The only person able to connect with Rocky is Jason’s hippie painter girlfriend, Gale, a vibrantly upbeat Liz Osborn. Rocky might be weird, but he doesn’t freak her out. Watching how Jason responds to his son changes her feelings toward her boyfriend, sparking conflict in that relationship.

It’s a testament to Waechter that we care about these people, even as other flaws start to undermine the success of Rocky’s story overall. By the middle of the play I wanted the best for everyone in this family. But Lake Untersee ultimately lost me—-a fact I attribute to a disconnect between the scenes of realistic, domestic conflict and the fantastical scenes in Antarctica that bookend the play.

Waechter takes the path less traveled with Rocky. He doesn’t make him the typical misunderstood loner who seems strange, but is actually not so bad once you get to know him. Rocky is odd and his problems feel real. Director Rick Hammerly drives his actors to keep a rapid pace with the dialogue, reinforcing the idea that none of them are listening to one another. The pace’s greatest payoff comes in a moving scene in which Rocky yells at his father, or tries to; his speech, a complex mix of words and barking hacks, is the clearest expression of emotion he has ever managed. The scene offers a tough challenge for any actor and Chiet plays it impressively.

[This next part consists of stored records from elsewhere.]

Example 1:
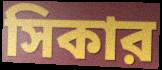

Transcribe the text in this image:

সিকার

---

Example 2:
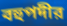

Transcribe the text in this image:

বহুপদীর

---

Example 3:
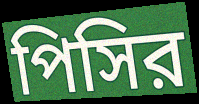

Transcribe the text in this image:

পিসির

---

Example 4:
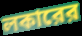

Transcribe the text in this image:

লকারের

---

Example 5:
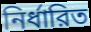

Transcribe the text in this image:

নির্ধারিত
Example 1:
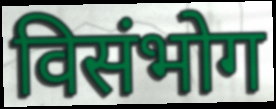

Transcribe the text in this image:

विसंभोग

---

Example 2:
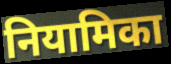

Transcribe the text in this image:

नियामिका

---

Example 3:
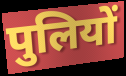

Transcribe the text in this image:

पुलियों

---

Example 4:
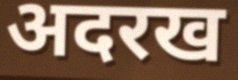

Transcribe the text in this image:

अदरख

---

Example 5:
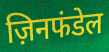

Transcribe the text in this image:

ज़िनफंडेल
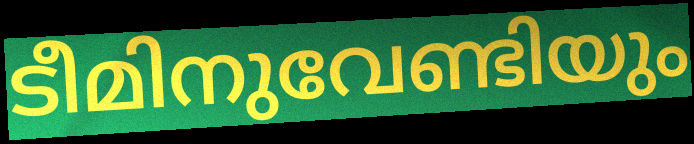
ടീമിനുവേണ്ടിയും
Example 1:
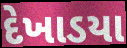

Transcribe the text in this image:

દેખાડયા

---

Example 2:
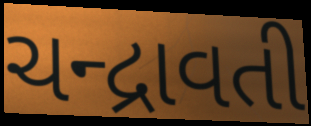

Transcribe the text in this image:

ચન્દ્રાવતી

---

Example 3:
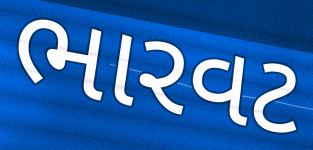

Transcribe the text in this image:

ભારવટ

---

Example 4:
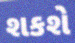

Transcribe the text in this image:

શકશે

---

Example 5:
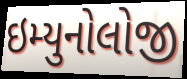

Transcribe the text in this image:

ઇમ્યુનોલોજી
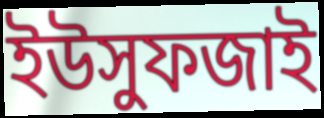
ইউসুফজাই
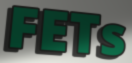
FETs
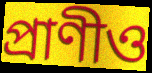
প্রাণীও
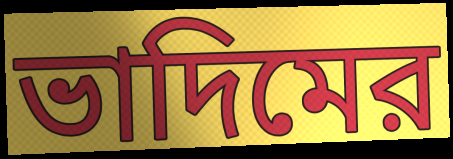
ভাদিমের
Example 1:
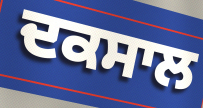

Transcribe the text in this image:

ਦਕਸਾਲ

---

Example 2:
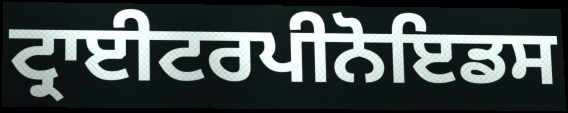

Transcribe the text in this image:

ਟ੍ਰਾਈਟਰਪੀਨੋਇਡਸ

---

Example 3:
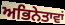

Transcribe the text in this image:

ਅਭਿਨੇਤਾਵਾਂ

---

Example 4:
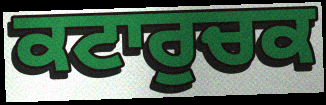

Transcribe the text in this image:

ਕਟਾਰੁਚਕ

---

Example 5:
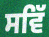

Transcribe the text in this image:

ਸਵਿੱ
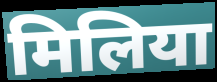
मिलिया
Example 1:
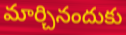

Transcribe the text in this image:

మార్చినందుకు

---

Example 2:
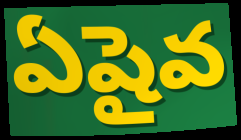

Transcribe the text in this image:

ఏషైవ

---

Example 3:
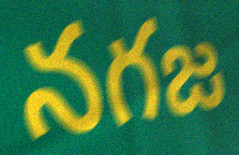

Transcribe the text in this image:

నగజ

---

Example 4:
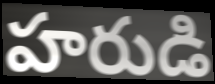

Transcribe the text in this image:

Lake Untersee‘s conflicts escalate in a disturbing and somewhat violent way, at which point the Antarctic bursts forth and alters, well, the emotional landscape of the family. But this turn of events seems at odds with everything that leads up to it. Waechter’s ability to create sympathetic characters now turns on him. Rocky’s point of view seems reasonable, but so does everyone else’s interpretation of his behavior. I don’t know whose interpretation of reality to believe, and the rules that govern Waechter’s world become unclear. Is the reality of Lake Untersee a magical-realistic one, in which unbelievable things are meant to be taken at face value, or are the events of the final scene all occurring in Rocky’s imagination? When it comes to allowing the audience to connect emotionally with a character’s journey, these distinctions are substantive. Maybe Waechter could borrow a page from the book of Tony Kushner, whose Angels in America portrayed harsh reality alongside fever dreams about guardian angels and hallucinatory treks to Antarctica. Kushner created these flights of fancy to inform the audience about a character’s state of mind.

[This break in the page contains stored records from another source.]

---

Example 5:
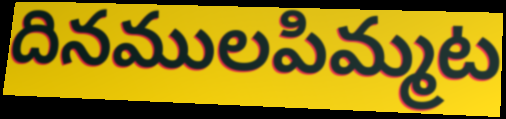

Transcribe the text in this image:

దినములపిమ్మట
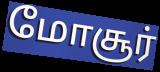
மோசூர்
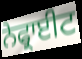
ਨੇਫ੍ਰਾਈਟ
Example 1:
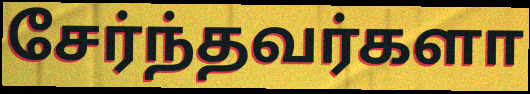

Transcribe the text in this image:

சேர்ந்தவர்களா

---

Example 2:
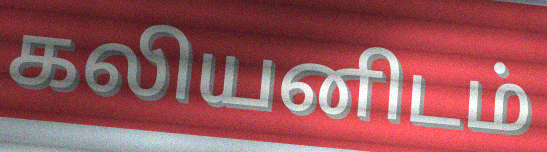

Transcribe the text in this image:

கலியனிடம்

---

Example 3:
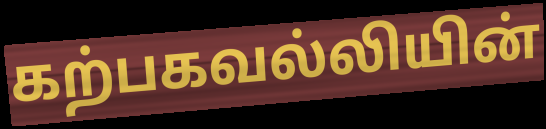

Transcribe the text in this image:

கற்பகவல்லியின்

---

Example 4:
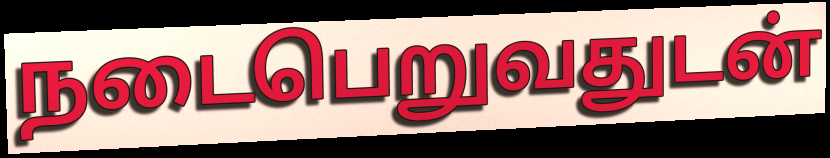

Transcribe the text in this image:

நடைபெறுவதுடன்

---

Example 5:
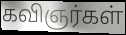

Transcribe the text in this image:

கவிஞர்கள்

Waechter’s final two scenes left me disoriented. Am I meant to rejoice with Rocky because he has finally broken through the allegorical ice and achieved the connection with his parents he needed? Or do I mourn that Rocky has retreated further into his imagination and has become more alone than ever? With no answers, I departed the theater alienated rather than moved. But I hope the Source Festival won’t be the end of the journey for Lake Untersee.

The play runs at Source June 21 at 9 p.m., June 23 at 8 p.m., and June 29 at 8 p.m.